Task to complete:
Below are some records; reproduce every one of them exactly.

Stored data entries:
****************************************
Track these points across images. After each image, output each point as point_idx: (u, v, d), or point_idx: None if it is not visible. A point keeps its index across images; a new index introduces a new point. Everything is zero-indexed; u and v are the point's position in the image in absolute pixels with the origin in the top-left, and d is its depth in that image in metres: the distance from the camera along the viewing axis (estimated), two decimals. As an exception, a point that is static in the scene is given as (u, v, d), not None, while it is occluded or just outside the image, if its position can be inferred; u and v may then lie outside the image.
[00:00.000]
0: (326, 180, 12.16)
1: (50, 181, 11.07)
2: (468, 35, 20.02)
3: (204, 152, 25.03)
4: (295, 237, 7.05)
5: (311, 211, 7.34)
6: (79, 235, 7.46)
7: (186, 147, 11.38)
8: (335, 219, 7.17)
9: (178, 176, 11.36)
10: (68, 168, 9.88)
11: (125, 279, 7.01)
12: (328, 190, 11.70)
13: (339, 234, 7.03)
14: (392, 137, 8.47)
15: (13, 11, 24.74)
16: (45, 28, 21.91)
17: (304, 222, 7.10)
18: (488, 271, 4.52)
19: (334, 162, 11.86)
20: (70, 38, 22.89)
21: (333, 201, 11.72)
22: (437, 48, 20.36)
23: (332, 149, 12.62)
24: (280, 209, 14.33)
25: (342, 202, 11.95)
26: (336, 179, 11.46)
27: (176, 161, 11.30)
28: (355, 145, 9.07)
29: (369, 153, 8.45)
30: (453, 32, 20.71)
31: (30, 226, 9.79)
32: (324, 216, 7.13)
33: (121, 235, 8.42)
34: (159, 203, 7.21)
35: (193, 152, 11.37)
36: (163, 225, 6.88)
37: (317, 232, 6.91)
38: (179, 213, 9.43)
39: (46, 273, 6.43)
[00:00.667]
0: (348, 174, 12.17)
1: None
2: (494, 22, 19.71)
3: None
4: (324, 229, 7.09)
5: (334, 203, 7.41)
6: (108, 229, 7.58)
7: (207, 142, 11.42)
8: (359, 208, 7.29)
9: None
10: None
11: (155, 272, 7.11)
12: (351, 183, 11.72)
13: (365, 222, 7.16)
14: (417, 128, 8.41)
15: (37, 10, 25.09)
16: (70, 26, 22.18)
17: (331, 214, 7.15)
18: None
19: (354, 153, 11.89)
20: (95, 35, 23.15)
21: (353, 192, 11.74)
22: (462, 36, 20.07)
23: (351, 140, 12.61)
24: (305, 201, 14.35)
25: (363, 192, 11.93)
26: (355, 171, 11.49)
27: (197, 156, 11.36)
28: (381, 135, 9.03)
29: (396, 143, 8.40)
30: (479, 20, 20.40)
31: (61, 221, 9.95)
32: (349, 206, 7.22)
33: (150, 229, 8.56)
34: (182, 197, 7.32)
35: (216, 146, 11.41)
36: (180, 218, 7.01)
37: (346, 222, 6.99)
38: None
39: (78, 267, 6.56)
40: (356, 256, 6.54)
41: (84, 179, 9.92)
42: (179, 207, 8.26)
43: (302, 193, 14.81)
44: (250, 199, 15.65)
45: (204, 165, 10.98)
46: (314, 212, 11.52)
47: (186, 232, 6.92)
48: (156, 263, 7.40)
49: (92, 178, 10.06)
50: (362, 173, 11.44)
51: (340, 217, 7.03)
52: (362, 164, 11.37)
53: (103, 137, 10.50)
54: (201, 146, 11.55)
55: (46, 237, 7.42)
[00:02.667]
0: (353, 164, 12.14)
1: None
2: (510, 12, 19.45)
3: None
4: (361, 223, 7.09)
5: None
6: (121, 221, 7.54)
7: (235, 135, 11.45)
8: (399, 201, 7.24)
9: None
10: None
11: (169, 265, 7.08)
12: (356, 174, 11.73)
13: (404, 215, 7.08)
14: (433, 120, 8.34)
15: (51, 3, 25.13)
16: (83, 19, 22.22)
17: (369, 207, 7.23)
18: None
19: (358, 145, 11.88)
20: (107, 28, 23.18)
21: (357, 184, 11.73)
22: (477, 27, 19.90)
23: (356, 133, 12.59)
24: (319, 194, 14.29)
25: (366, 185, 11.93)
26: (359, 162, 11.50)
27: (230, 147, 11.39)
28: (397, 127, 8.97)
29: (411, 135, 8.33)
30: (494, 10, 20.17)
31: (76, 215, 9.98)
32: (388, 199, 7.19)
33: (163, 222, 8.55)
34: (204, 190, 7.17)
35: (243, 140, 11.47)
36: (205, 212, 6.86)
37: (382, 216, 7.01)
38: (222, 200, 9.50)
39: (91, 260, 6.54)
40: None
****************************************
Result:
Track these points across images. After each image, output each point as point_idx: (u, v, d), or point_idx: None if it is not visible. A point keeps its index across images; a new index introduces a new point. Everything is zero-indexed; u and v are the point's position in the image in absolute pixels with the origin in the top-left, and d is its depth in that image in metres: the distance from the camera along the viewing axis (estimated), two decimals. As an exception, a point that is static in the scene is given as (u, v, d), not None, while it is occluded or just outside the image, if its position can be inferred; u and v may then lie outside the image.
[00:00.000]
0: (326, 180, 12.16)
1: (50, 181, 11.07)
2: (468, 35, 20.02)
3: (204, 152, 25.03)
4: (295, 237, 7.05)
5: (311, 211, 7.34)
6: (79, 235, 7.46)
7: (186, 147, 11.38)
8: (335, 219, 7.17)
9: (178, 176, 11.36)
10: (68, 168, 9.88)
11: (125, 279, 7.01)
12: (328, 190, 11.70)
13: (339, 234, 7.03)
14: (392, 137, 8.47)
15: (13, 11, 24.74)
16: (45, 28, 21.91)
17: (304, 222, 7.10)
18: (488, 271, 4.52)
19: (334, 162, 11.86)
20: (70, 38, 22.89)
21: (333, 201, 11.72)
22: (437, 48, 20.36)
23: (332, 149, 12.62)
24: (280, 209, 14.33)
25: (342, 202, 11.95)
26: (336, 179, 11.46)
27: (176, 161, 11.30)
28: (355, 145, 9.07)
29: (369, 153, 8.45)
30: (453, 32, 20.71)
31: (30, 226, 9.79)
32: (324, 216, 7.13)
33: (121, 235, 8.42)
34: (159, 203, 7.21)
35: (193, 152, 11.37)
36: (163, 225, 6.88)
37: (317, 232, 6.91)
38: (179, 213, 9.43)
39: (46, 273, 6.43)
[00:00.667]
0: (348, 174, 12.17)
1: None
2: (494, 22, 19.71)
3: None
4: (324, 229, 7.09)
5: (334, 203, 7.41)
6: (108, 229, 7.58)
7: (207, 142, 11.42)
8: (359, 208, 7.29)
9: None
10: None
11: (155, 272, 7.11)
12: (351, 183, 11.72)
13: (365, 222, 7.16)
14: (417, 128, 8.41)
15: (37, 10, 25.09)
16: (70, 26, 22.18)
17: (331, 214, 7.15)
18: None
19: (354, 153, 11.89)
20: (95, 35, 23.15)
21: (353, 192, 11.74)
22: (462, 36, 20.07)
23: (351, 140, 12.61)
24: (305, 201, 14.35)
25: (363, 192, 11.93)
26: (355, 171, 11.49)
27: (197, 156, 11.36)
28: (381, 135, 9.03)
29: (396, 143, 8.40)
30: (479, 20, 20.40)
31: (61, 221, 9.95)
32: (349, 206, 7.22)
33: (150, 229, 8.56)
34: (182, 197, 7.32)
35: (216, 146, 11.41)
36: (180, 218, 7.01)
37: (346, 222, 6.99)
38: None
39: (78, 267, 6.56)
40: (356, 256, 6.54)
41: (84, 179, 9.92)
42: (179, 207, 8.26)
43: (302, 193, 14.81)
44: (250, 199, 15.65)
45: (204, 165, 10.98)
46: (314, 212, 11.52)
47: (186, 232, 6.92)
48: (156, 263, 7.40)
49: (92, 178, 10.06)
50: (362, 173, 11.44)
51: (340, 217, 7.03)
52: (362, 164, 11.37)
53: (103, 137, 10.50)
54: (201, 146, 11.55)
55: (46, 237, 7.42)
[00:02.667]
0: (353, 164, 12.14)
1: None
2: (510, 12, 19.45)
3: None
4: (361, 223, 7.09)
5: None
6: (121, 221, 7.54)
7: (235, 135, 11.45)
8: (399, 201, 7.24)
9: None
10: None
11: (169, 265, 7.08)
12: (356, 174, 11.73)
13: (404, 215, 7.08)
14: (433, 120, 8.34)
15: (51, 3, 25.13)
16: (83, 19, 22.22)
17: (369, 207, 7.23)
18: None
19: (358, 145, 11.88)
20: (107, 28, 23.18)
21: (357, 184, 11.73)
22: (477, 27, 19.90)
23: (356, 133, 12.59)
24: (319, 194, 14.29)
25: (366, 185, 11.93)
26: (359, 162, 11.50)
27: (230, 147, 11.39)
28: (397, 127, 8.97)
29: (411, 135, 8.33)
30: (494, 10, 20.17)
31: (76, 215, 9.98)
32: (388, 199, 7.19)
33: (163, 222, 8.55)
34: (204, 190, 7.17)
35: (243, 140, 11.47)
36: (205, 212, 6.86)
37: (382, 216, 7.01)
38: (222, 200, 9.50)
39: (91, 260, 6.54)
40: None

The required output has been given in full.